Scott Pilgrim vs. the World 
Starring: Michael Cera, Kieran Culkin, Ellen Wong, Mary Elizabeth Winstead, Anna Kendrick
Director: Edgar Wright
Screenwriter: Michael Bacall, Edgar Wright
Scott Pilgrim is, in many regards, the movie of this generation; of my generation. The cultural references are to video games, comic books and new media. Its outlook on life is one that feels uniquely in touch with many of the sensibilities I feel myself and my peers hold. It’s also a movie that I can imagine people saying, “maybe I have to read the comic to fully understand it”. Although I agree that it’s difficult not to think of an adaptation in how it relates to its source, I also believe that adaptations should stand on their own and not rely on an understanding of the source to get the most out of them. Fortunately for Scott Pilgrim, it does stand on its own.
The title character, Scott Pilgrim (Michael Cera), is a socially-awkward 22-year-old slacker who belongs to a band named “The Sex Bob-ombs”. He also lives across from the house he grew up in, in an apartment that’s too small, sleeping in a bed he shares with his gay roommate Wallace (Kieran Culkin). He’s also dating a high schooler named Knives Chau (Ellen Wong), who has a slightly obsessive crush on Scott, and also a slightly obsessive love for his band, of which she is the only fan. One night, Scott has a dream about a girl, who he’s never met and never seen. And then, suddenly, at a party one night he sees her. She’s real and her name is Ramona Flowers (Mary Elizabeth Winstead). She’s also, according to the people who know her (and who know little about her) unobtainable. But somehow, Scott strikes up a friendship, and then a relationship with her. Little does he know, getting Ramona means fighting (and beating) all of her exes, all of whom have extraordinary powers.
The story itself is pretty basic on paper. The execution of the film is at times magic to behold. The special effects in the fights are enjoyable, and are certainly eye-candy. And after watching the trailer, what I’ve said up till now is basically all one would probably understand. What I found to charming and enjoyable about the movie, however, was that it seemed in so many ways the embodiment of the way the people of my generation approach different facets of life. Aside from the cultural references to video games (losing hearts when you get hurt, like in The Legend of Zelda, or knowing how to play the bass to Final Fantasy II’s battle theme being just a couple), the sensibility of the film’s approach are also on the same level. The fights are over-stylized and pumped with special effects, and with each win Scott obtains points. He’s also somehow able to get thrown into a wall fifty feet away and in the air, and survive. But there’s a key concept that makes it work: it doesn’t feel like a video game in the sense of “I want to play, but I can only watch”. It feels like how a video game approaches its audience, which is with a certain gaiety and willingness to take risks that’s missing from many films these days.
I enjoyed the way even the film’s directing, editing and writing took into account the generational approach. “ADD editing,” big explosions, quick-talking and too-smart-for-their-own-good exchanges, an actual “girl of your dreams” coming into your life, and even dreams and reality sometimes melding into one. I especially likes the scenes of Scott and Ramona on their first date: a certain innocence and sweetness to it, somehow “too perfect” for its own good. I also loved the characters, especially the minor characters like Scott’s sister, Stacey, played (wonderfully as always) by Anna Kendrick.

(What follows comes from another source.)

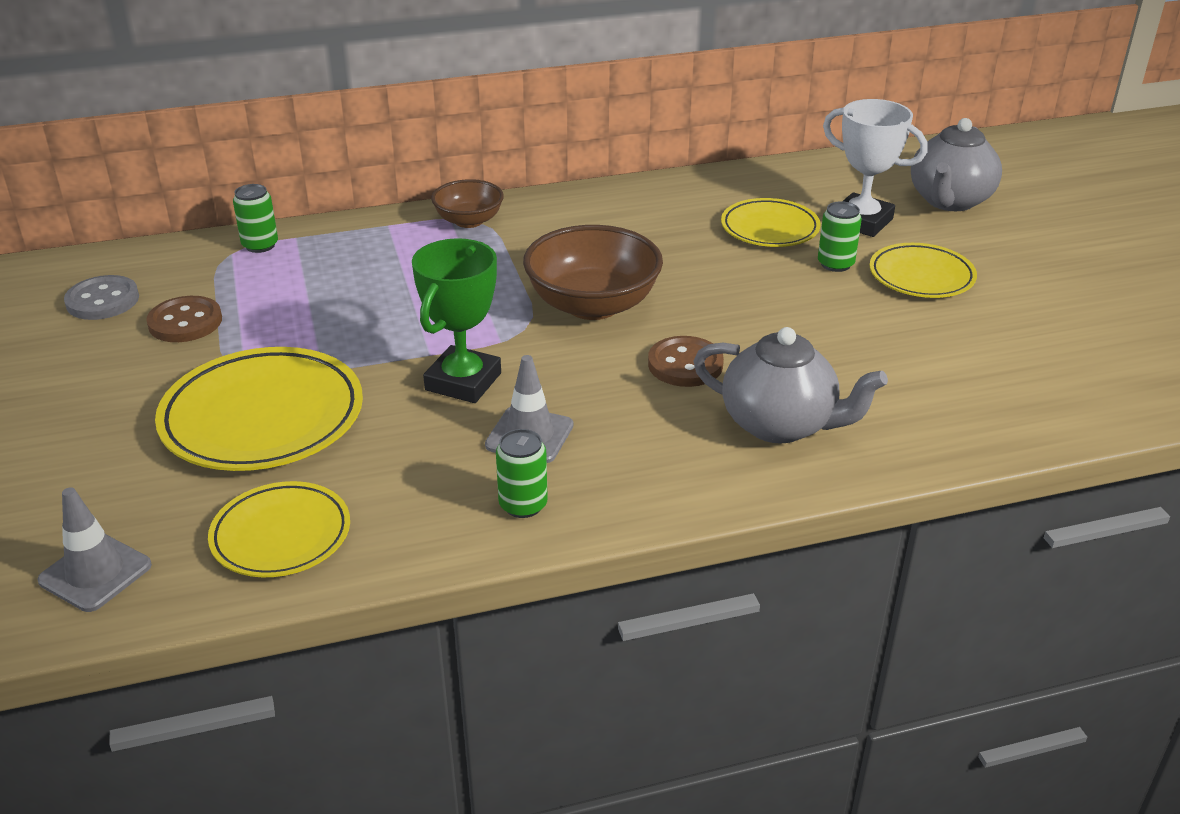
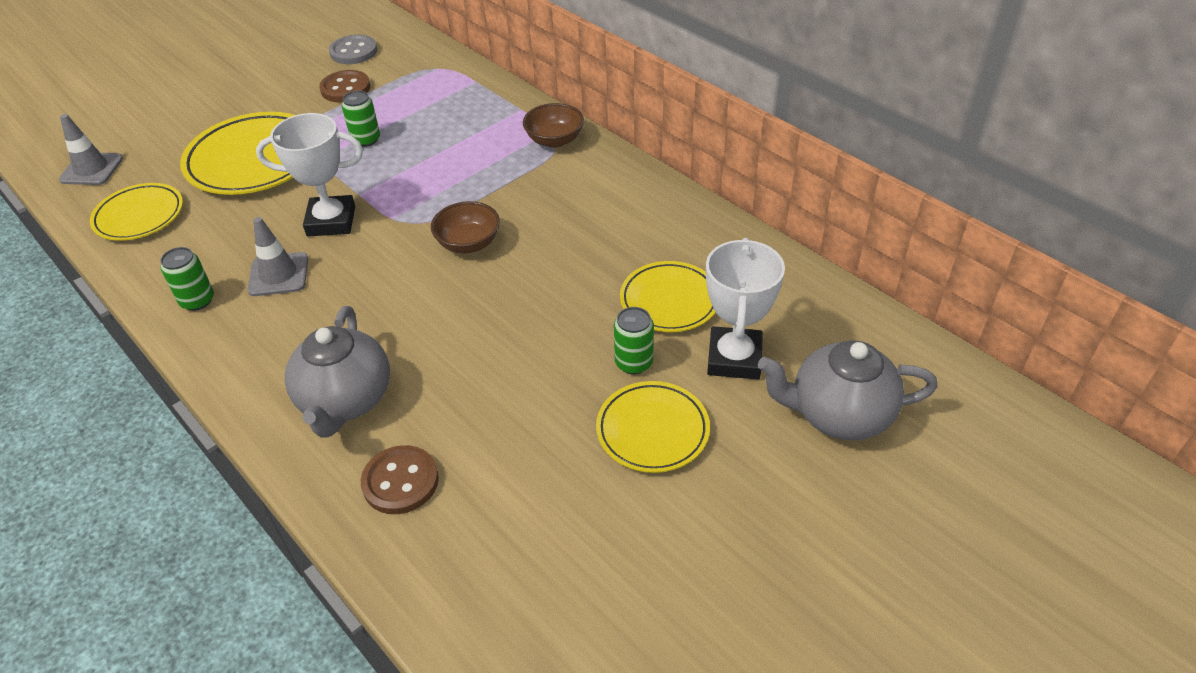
camera: 65 degrees right, 10 degrees up
green can [233,184,278,253] -> green can moved to [342,90,380,147]
green trophy [412,238,501,403] -> white trophy [256,113,363,236]
brown bowl [523,225,663,320] -> brown bowl [431,201,500,253], size x0.58
brown button [648,336,724,387] -> brown button moved to [361,445,439,514]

I approached Scott Pilgrim with skepticism, but when I looked back on it and thought of it metaphorically, it made perfect sense to me. The film allows Scott to get thrown into a wall, or allows one of the exes to have psychic powers or super speed, because the film looks at life through the lens of a 22-year-old raised on video games and media. How does someone in a relationship deal with past relationships? What happens when the “honeymoon period” ends? How does someone overcome the burdens of one’s past in order to move on into the future with someone else? The media of our world offers a lens through which we can look: each new level of the relationship is like a level of a video game, and each bump in the road (the exes, in this case) are the bosses. The reward (outside of the points or 1-ups) is a better understanding of who your partner is.
Some may consider this outlook to be childish, or immature, but I’m not so sure. Scott obviously has social insecurities, and insecurities about life. He also has major insecurities about his biggest past relationship, which he has a huge problem dealing with. He deals with life differently than is traditionally thought, but that doesn’t make it wrong. It’s different. If our generation defines itself in a way separate from that of our parents, it seems to me that different is definitely it. Different how? I don’t know. In many ways, we’re still trying to define ourselves. Scott’s trying to define himself, and find out who he is. And he does it in a way that his generation can understand. For those outside of it, I think the film offers insight into the way we think and approach life. It’s not a perfect approach, but whose is?